Walt Barna’s (The Osiris Path) art in this book is a revelation. Described in Boom!’s press material as a “rising star,” I’m thinking that moniker will quickly be a thing of the past. While his play with panel structure and perspective are visually appealing and add a great deal to the flow of the book, and the action sequences are extraordinary, it’s in the character’s (primarily Avery’s) expressions where Barna truly shines. Hitting the exact note of quiet dignity, then fear, then startled awareness as his previously-unknown powers emerge, the emotional intensity leaps from the page and sears itself into the reader’s mind. And this is to say nothing of his ability to capture the look and tone of the period and place, which he does effortlessly. Walt Barna is definitely an artist I’m going to track.

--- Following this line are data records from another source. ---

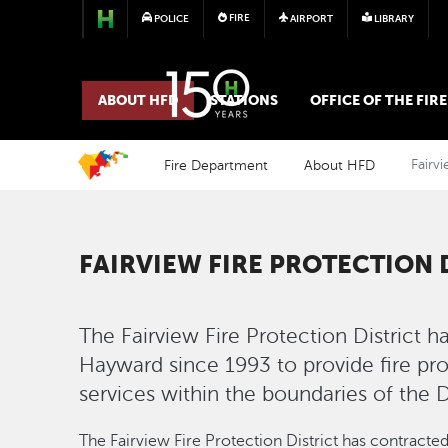
FIRE
POLICE
AIRPORT
LIBRARY
FIRE
ABOUT HFD
STATIONS
OFFICE OF THE FIR
Fire Department
About HFD
Fairvi
FAIRVIEW FIRE PROTECTION 
The Fairview Fire Protection District h
Hayward since 1993 to provide fire p
services within the boundaries of the Di
The Fairview Fire Protection District has contracte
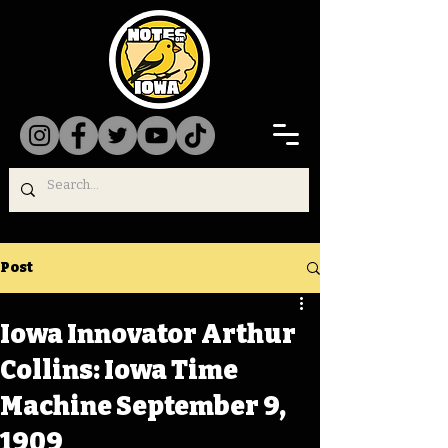
Post
Iowa Innovator Arthur
Collins: Iowa Time
Machine September 9,
1909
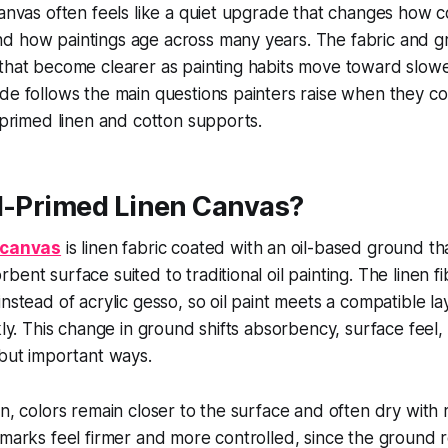
canvas often feels like a quiet upgrade that changes how co
d how paintings age across many years. The fabric and 
that become clearer as painting habits move toward slowe
de follows the main questions painters raise when they c
c-primed linen and cotton supports.
il-Primed Linen Canvas?
n canvas
is linen fabric coated with an oil-based ground th
ent surface suited to traditional oil painting. The linen fi
instead of acrylic gesso, so oil paint meets a compatible l
kly. This change in ground shifts absorbency, surface feel,
 but important ways.
en, colors remain closer to the surface and often dry with
 marks feel firmer and more controlled, since the ground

And Barna’s lines are well-aided by A.H.G.’s colors. Employing mostly slightly muted palettes reminiscent of the best golden-age books, you can’t help, in viewing it, but feel drawn into the mid-1950’s. Only, unlike the 1950’s, A.H.G. is able to employ a depth and variation of color within each palette that adds a powerful realism to each panel, drawing the reader in further. Seriously upper-shelf work.
As good as the art and writing might be, a comic fails if readers can’t read it, if the lettering is awkward or, even worse, boring. None of that to fear here: Andworld Design does their typical high-end work conveying Morgan’s spare words in Dark Blood. While the narrative and dialogue are minimal, this doesn’t necessarily translate to an easy job for the letterer; if anything, it makes the placement and arrangement of what text there is that much more important and fraught with the danger of disrupting the book’s visual flow. Here, the letters provide not just a verbal guide, but an aide to the visual structure of the book, a perfect synergy of form and function.
All in all, an outstanding debut issue by a couple of relative new-comers to the comic medium: one that has me chomping at the bit for the coming story!
Dark Blood #1 (of 6) is available today at comic shops, via Amazon and digitally through ComiXology, with a wide variety of variant covers (though to my eye, I’m digging the standard cover by Valentine DeLandro). Get thee hence and get thee some, fair reader!